Theorem 3.1
Let
\(a, b\geq0\). Then the double inequality
$$ \frac{1}{\sqrt{x+a}}< \sqrt{\frac{2}{\pi}}e^{x}K_{0}(x)< \frac{1}{\sqrt{x+b}} $$
holds for all
\(x>0\)
if and only if
\(a\geq1/4\)
and
\(b=0\).
Proof
Let \(x>0\), \(f(x)\) be defined by Lemma 2.2, and \(f_{1}(x)\), \(f_{2}(x)\) and \(F(x)\) be respectively defined by
$$ f_{1}(x)=\frac{\pi}{2}-xe^{2x}K_{0}^{2}(x), \qquad f_{2}(x)=e^{2x}K_{0}^{2}(x) $$
(3.1)
and
$$ F(x)=\frac{\frac{\pi}{2}-xe^{2x}K_{0}^{2}(x)}{e^{2x}K_{0}^{2}(x)}=\frac {f_{1}(x)}{f_{2}(x)}. $$
(3.2)
Then from (1.5), (1.7) and (3.1) we clearly see that
$$\begin{aligned}& \lim_{x\rightarrow\infty}f_{1}(x)=\lim_{x\rightarrow\infty}f_{2}(x)=0, \end{aligned}$$
(3.3)
$$\begin{aligned}& \frac{f^{\prime}_{1}(x)}{f^{\prime}_{2}(x)}=\frac {-e^{2x}K^{2}_{0}(x)+2xe^{2x}K_{0}(x) [K_{1}(x)-K_{0}(x) ]}{ -2e^{2x}K_{0}(x) [K_{1}(x)-K_{0}(x) ]}=f(x). \end{aligned}$$
(3.4)
It follows from (3.2)-(3.4), Lemmas 2.1 and 2.2 together with L’Hôpital’s rule that the function \(F(x)\) is strictly increasing on \((0, \infty)\) and
$$ \lim_{x\rightarrow\infty}F(x)=\frac{1}{4}. $$
(3.5)
Note that (1.3) and (3.2) lead to
$$ \lim_{x\rightarrow0}F(x)=\lim_{x\rightarrow0} \biggl[\frac{\pi }{2e^{2x}K^{2}_{0}(x)}-x \biggr]=0. $$
(3.6)
Therefore, Theorem 3.1 follows easily from (3.2), (3.5), (3.6) and the monotonicity of \(F(x)\). □
Remark 3.2
From Lemma 2.2 we clearly see that the double inequality
$$ p< \frac{K_{0}(x)}{2 [K_{1}(x)-K_{0}(x) ]}-x< q $$
holds for all \(x>0\) if and only if \(p\leq0\) and \(q\geq1/4\).

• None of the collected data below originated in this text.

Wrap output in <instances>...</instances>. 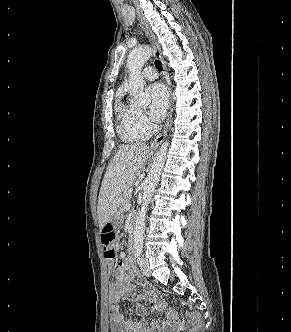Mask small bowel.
Wrapping results in <instances>:
<instances>
[{
  "label": "small bowel",
  "mask_w": 291,
  "mask_h": 332,
  "mask_svg": "<svg viewBox=\"0 0 291 332\" xmlns=\"http://www.w3.org/2000/svg\"><path fill=\"white\" fill-rule=\"evenodd\" d=\"M113 261H108V269L113 268ZM136 269L133 261L124 253H121L118 267L114 272V281L109 287L110 299V328L111 332H163L167 327L172 326L177 321L176 313L167 308L165 302L161 301L156 292L144 285L143 294L138 298L136 313L141 317L139 321H132L125 318L120 312L119 302L122 299H133L135 297V287L133 279ZM151 303L156 311H165L166 320H155L151 326L143 319L145 304Z\"/></svg>",
  "instance_id": "1"
}]
</instances>
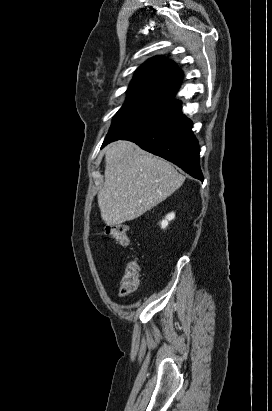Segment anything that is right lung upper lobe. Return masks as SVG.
<instances>
[{"label": "right lung upper lobe", "instance_id": "obj_1", "mask_svg": "<svg viewBox=\"0 0 272 411\" xmlns=\"http://www.w3.org/2000/svg\"><path fill=\"white\" fill-rule=\"evenodd\" d=\"M182 77V71L174 62L156 56L136 70L128 92L148 94L165 103L178 104L182 108L181 102L174 100Z\"/></svg>", "mask_w": 272, "mask_h": 411}]
</instances>
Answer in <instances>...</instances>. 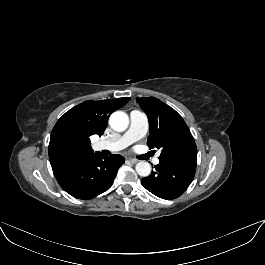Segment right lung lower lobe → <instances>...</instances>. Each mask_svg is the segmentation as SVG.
Returning <instances> with one entry per match:
<instances>
[{"instance_id":"right-lung-lower-lobe-1","label":"right lung lower lobe","mask_w":265,"mask_h":265,"mask_svg":"<svg viewBox=\"0 0 265 265\" xmlns=\"http://www.w3.org/2000/svg\"><path fill=\"white\" fill-rule=\"evenodd\" d=\"M125 158L118 154L92 156L65 166L54 175L60 186L78 199H91L111 187L119 167Z\"/></svg>"}]
</instances>
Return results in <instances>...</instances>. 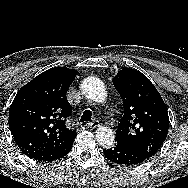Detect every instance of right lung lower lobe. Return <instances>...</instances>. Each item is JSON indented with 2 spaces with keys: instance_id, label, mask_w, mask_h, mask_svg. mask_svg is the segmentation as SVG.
Listing matches in <instances>:
<instances>
[{
  "instance_id": "98d812e1",
  "label": "right lung lower lobe",
  "mask_w": 188,
  "mask_h": 188,
  "mask_svg": "<svg viewBox=\"0 0 188 188\" xmlns=\"http://www.w3.org/2000/svg\"><path fill=\"white\" fill-rule=\"evenodd\" d=\"M75 137L72 138L71 140H69L67 143L60 145L58 147L44 149L41 151H36V152H33L27 156L29 158H32V159L38 160V161L39 160L40 161H42V160L43 161H52V160L62 158L71 151Z\"/></svg>"
}]
</instances>
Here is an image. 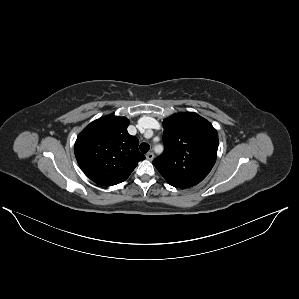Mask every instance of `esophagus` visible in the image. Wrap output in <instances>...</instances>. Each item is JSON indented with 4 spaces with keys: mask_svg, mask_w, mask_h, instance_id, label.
Segmentation results:
<instances>
[{
    "mask_svg": "<svg viewBox=\"0 0 299 299\" xmlns=\"http://www.w3.org/2000/svg\"><path fill=\"white\" fill-rule=\"evenodd\" d=\"M146 158H147L148 160L152 161L153 158H154V153H153V152H149V153H147V154H146Z\"/></svg>",
    "mask_w": 299,
    "mask_h": 299,
    "instance_id": "34e87169",
    "label": "esophagus"
}]
</instances>
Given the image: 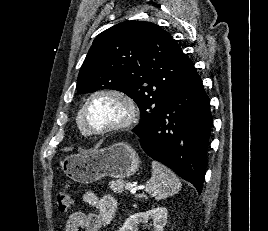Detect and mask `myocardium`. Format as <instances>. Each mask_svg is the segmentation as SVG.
<instances>
[{
	"label": "myocardium",
	"instance_id": "obj_1",
	"mask_svg": "<svg viewBox=\"0 0 268 231\" xmlns=\"http://www.w3.org/2000/svg\"><path fill=\"white\" fill-rule=\"evenodd\" d=\"M99 96L114 97L121 102V104L124 106L125 111L122 120H120L115 124L100 129L93 128L89 124L87 119L88 106L92 100H94L96 97ZM138 116H139V109L135 100L129 94L115 88H103L92 92L85 100L81 109L82 123L85 127L86 133L89 135H97V136H103L123 131L131 127L136 122Z\"/></svg>",
	"mask_w": 268,
	"mask_h": 231
}]
</instances>
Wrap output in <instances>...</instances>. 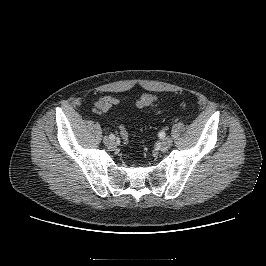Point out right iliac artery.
Returning a JSON list of instances; mask_svg holds the SVG:
<instances>
[{
  "label": "right iliac artery",
  "mask_w": 266,
  "mask_h": 266,
  "mask_svg": "<svg viewBox=\"0 0 266 266\" xmlns=\"http://www.w3.org/2000/svg\"><path fill=\"white\" fill-rule=\"evenodd\" d=\"M109 138L113 140L115 138V136L113 134H110Z\"/></svg>",
  "instance_id": "82829eb1"
}]
</instances>
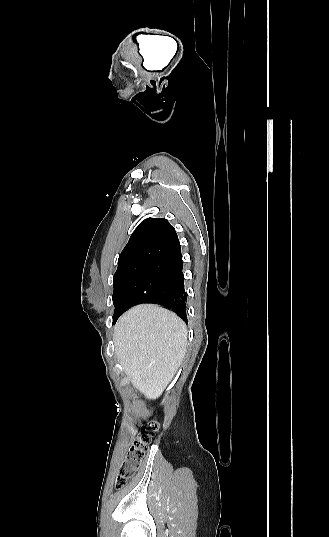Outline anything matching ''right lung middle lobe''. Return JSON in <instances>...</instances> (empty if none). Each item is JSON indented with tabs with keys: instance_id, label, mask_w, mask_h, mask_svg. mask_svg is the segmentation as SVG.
<instances>
[{
	"instance_id": "1",
	"label": "right lung middle lobe",
	"mask_w": 329,
	"mask_h": 537,
	"mask_svg": "<svg viewBox=\"0 0 329 537\" xmlns=\"http://www.w3.org/2000/svg\"><path fill=\"white\" fill-rule=\"evenodd\" d=\"M147 261H137L126 264L117 269L113 277L114 292L112 296L115 312L120 310L122 298L136 277L149 265Z\"/></svg>"
}]
</instances>
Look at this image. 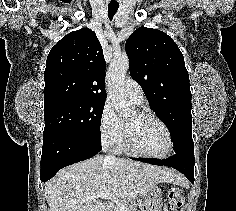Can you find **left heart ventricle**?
<instances>
[{"label": "left heart ventricle", "instance_id": "1", "mask_svg": "<svg viewBox=\"0 0 236 211\" xmlns=\"http://www.w3.org/2000/svg\"><path fill=\"white\" fill-rule=\"evenodd\" d=\"M125 122L130 127L133 141L138 149L155 155L163 154L167 150V134L157 122L141 118L136 111H133Z\"/></svg>", "mask_w": 236, "mask_h": 211}]
</instances>
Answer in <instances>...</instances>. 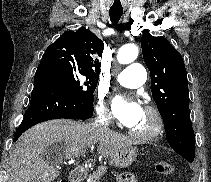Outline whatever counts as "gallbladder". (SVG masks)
<instances>
[{
	"label": "gallbladder",
	"instance_id": "obj_1",
	"mask_svg": "<svg viewBox=\"0 0 211 182\" xmlns=\"http://www.w3.org/2000/svg\"><path fill=\"white\" fill-rule=\"evenodd\" d=\"M56 151L60 152L61 156H63V145L60 143L50 145L45 151V158L49 159L50 161L60 160V157L55 156Z\"/></svg>",
	"mask_w": 211,
	"mask_h": 182
}]
</instances>
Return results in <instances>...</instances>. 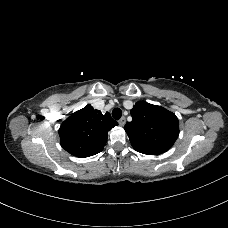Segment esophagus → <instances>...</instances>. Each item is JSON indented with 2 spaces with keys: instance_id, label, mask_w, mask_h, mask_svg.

From (1.7) and Remark 3.2 we get Corollary 3.3 immediately.
Corollary 3.3
Let
\(p, q\geq0\). Then the double inequalities
$$ 1+\frac{1}{2(x+p)}< \frac{K_{1}(x)}{K_{0}(x)}< 1+\frac{1}{2(x+q)} $$
and
$$ \bigl[\log \bigl(e^{x}\sqrt{x+p} \bigr) \bigr]^{\prime}< -\bigl[\log K_{0}(x)\bigr]^{\prime}< \bigl[ \log \bigl(e^{x}\sqrt{x+q} \bigr) \bigr]^{\prime} $$
(3.7)
hold for all
\(x>0\)
if and only if
\(p\geq1/4\)
and
\(q=0\).
Remark 3.4
Let \(p\geq0\). Then from inequality (3.7) we know that the function \(x\mapsto\sqrt{x+p}e^{x}K_{0}(x)\) is strictly increasing (decreasing) on \((0, \infty)\) if and only if \(p=0\) (\(p\geq1/4\)). We clearly see that the bounds for \(K_{1}(x)/K_{0}(x)\) given in Corollary 3.3 are better than the bounds given in (1.10) for \(\nu=0\).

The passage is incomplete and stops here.